# Mini propane-torch-like lighters



## Steve (Jan 15, 2000)

Does anybody know where to find these things? Does anybody know what I'm talking about? Basically a small lighter with a propane torch like flame that doesn't blow out in the wind. I've looked at Walmart and Meijer. Do you have to go to a place like REI to find them?


----------



## Shoeman (Aug 26, 2000)

Steve,
Gander Mountain had them a while back, as do many Smoke Shops


----------



## ESOX (Nov 20, 2000)

Gander still has them at all the license desks. $14.99 each. I think I buy one every other week. If only they would make them with a built in pager so I could beep all mine...


----------



## Steve (Jan 15, 2000)

Smoke shops, of course... that's where I haven't checked, duh.


----------



## PrtyMolusk (Aug 13, 2000)

Howdy, Steve-

As Ralf noted, they are a popular item at smoke shops.
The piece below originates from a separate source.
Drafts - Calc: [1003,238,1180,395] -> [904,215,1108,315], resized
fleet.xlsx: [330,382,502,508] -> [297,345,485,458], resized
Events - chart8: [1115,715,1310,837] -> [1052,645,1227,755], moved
Ostensibly used for lighting cigars or pipes, they just happen to be ideal for cooking up some crack, too....... 
Aren't "smoking accessories" cool ?


----------



## kroppe (May 7, 2000)

Steve, 

What you are looking for are Colibri lighters. Check this out 

http://www.lucienne-lighters.com/colibri-lighters-quantum-cx-series.html

They look like a pretty cool gadget. What are you doing with it? I just bought a small butane palm sized torch at a hardware store for less than $20. Not sure if the butane torch will do what you need but the Colibri sure looks sweet.


----------



## gunrod (Jan 16, 2001)

I was at Gander two days ago and they were on sale for 9.99.


----------



## Steve (Jan 15, 2000)

I want something I can depend on for a good light outdoors, like to light a propane heater  I do keep wax covered matches in my pack too, but they're not too good in the wind.


----------



## The Nailer (Feb 7, 2000)

Steve-
Gander Mnt, Cabelas, Bass Pro or any cigar shop. They're called torches and work very well. I have a Calibra I use for my nasty cigar habit. But, remember one thing anything propelled by butane will not light well under very cold conditions. You would need to keep it in an inside pocket if you wanted to rely on it for emergencies.


----------